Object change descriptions

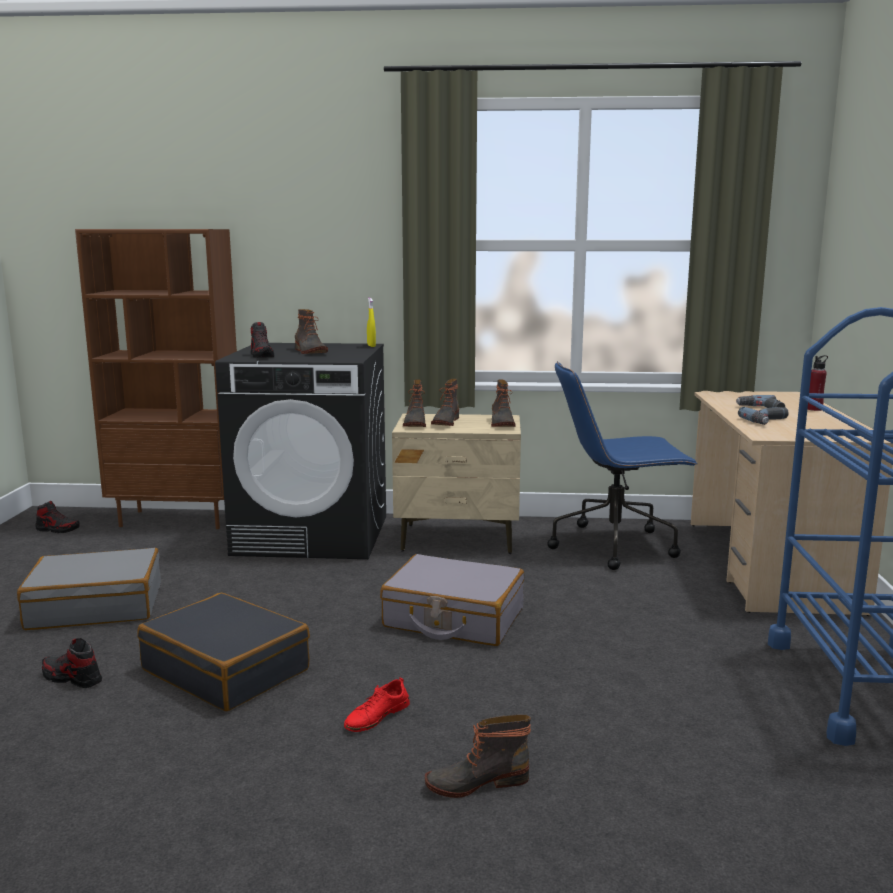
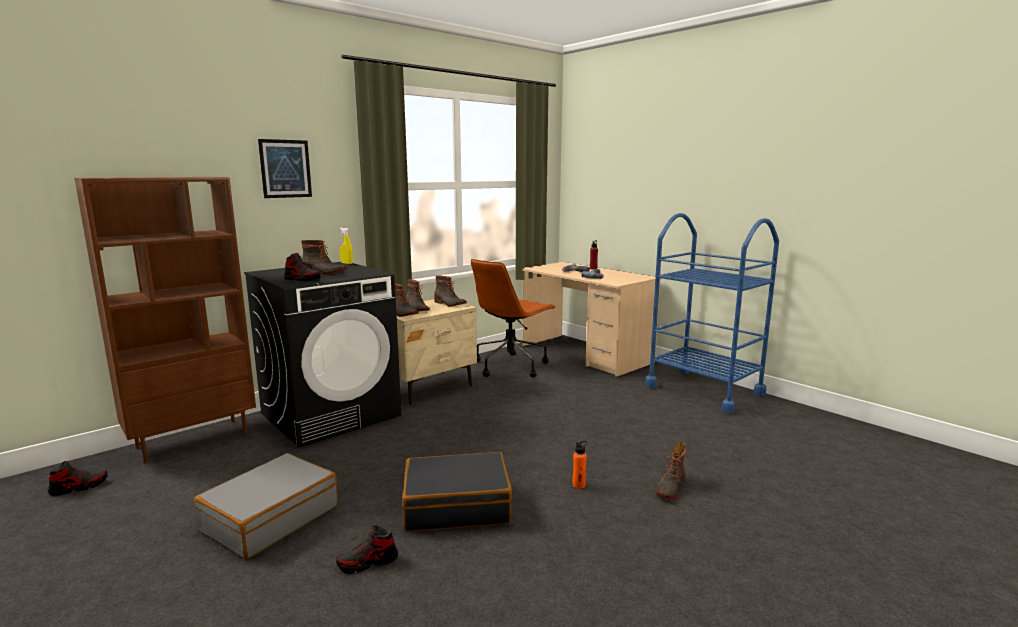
camera: 45 degrees left, 0 degrees up
(314, 220) = (285, 168): none -> picture
(376, 716) = (579, 485): red shoe -> orange bottle
(453, 618) = (513, 426): grey suitcase -> none
(615, 545) = (511, 365): blue office chair -> brown office chair

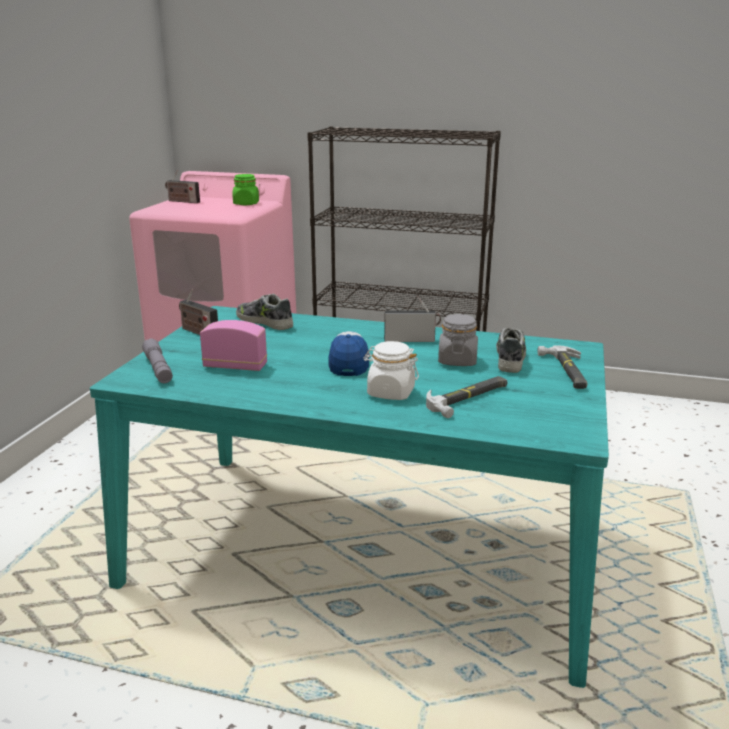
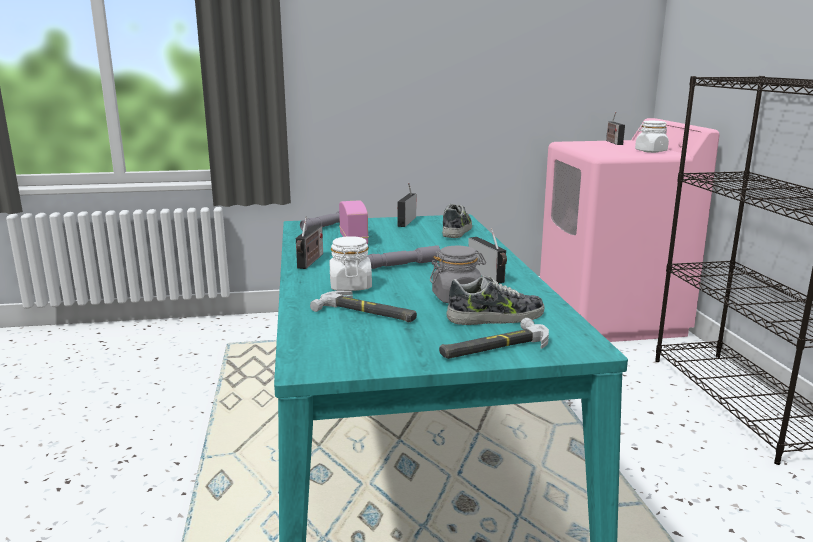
camera: 65 degrees right, 5 degrees down
(246, 204) = (650, 151): green jar -> white jar
(290, 398) = (310, 262): none -> radio
(349, 362) = (401, 265): cap -> grey flashlight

→ **GOAL OF THE EXERCISE**:
Reproduce every record word for word. The copy must contain no pictures.

→ **WRITTEN ANSWER**:
camera: 45 degrees left, 0 degrees up
(314, 220) = (285, 168): none -> picture
(376, 716) = (579, 485): red shoe -> orange bottle
(453, 618) = (513, 426): grey suitcase -> none
(615, 545) = (511, 365): blue office chair -> brown office chair

camera: 65 degrees right, 5 degrees down
(246, 204) = (650, 151): green jar -> white jar
(290, 398) = (310, 262): none -> radio
(349, 362) = (401, 265): cap -> grey flashlight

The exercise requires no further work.